----- DATA EXCERPT -----

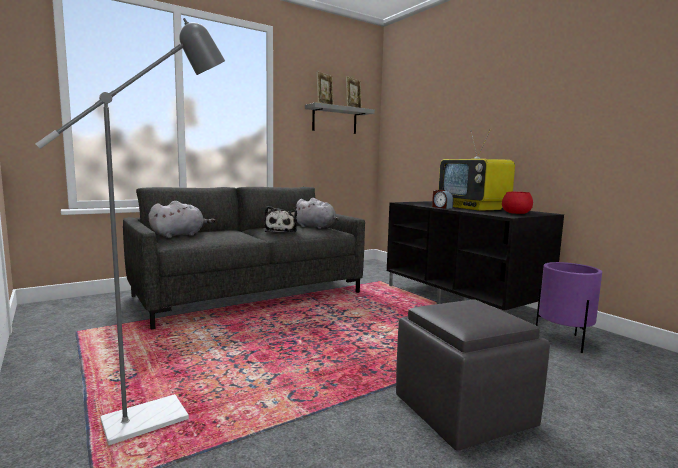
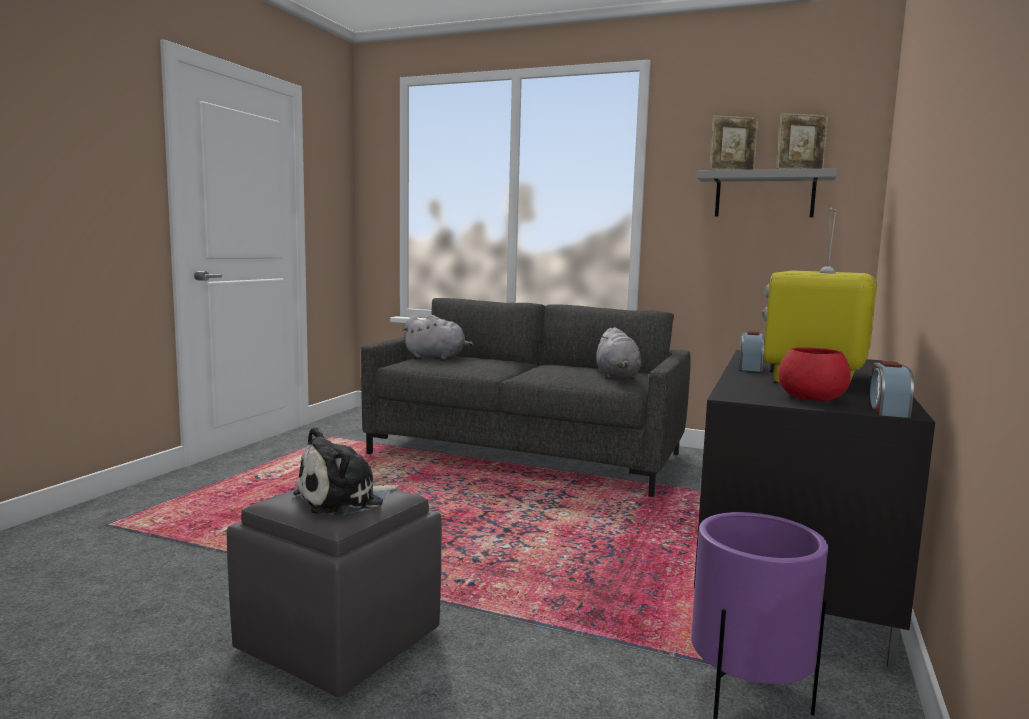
camera: 55 degrees right, 0 degrees up
grey floor lamp [35,18,225,445] -> none
plush toy [264,206,297,232] -> plush toy moved to [293,427,399,516]
none -> alarm clock [869,361,914,418]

-----

* _EXERCISE OBJECTIVE_
The expected output is the exact run of lines from the line with "plush toy [264,206,297,232]" through the last line of the material above.

* _WRITTEN SOLUTION_
plush toy [264,206,297,232] -> plush toy moved to [293,427,399,516]
none -> alarm clock [869,361,914,418]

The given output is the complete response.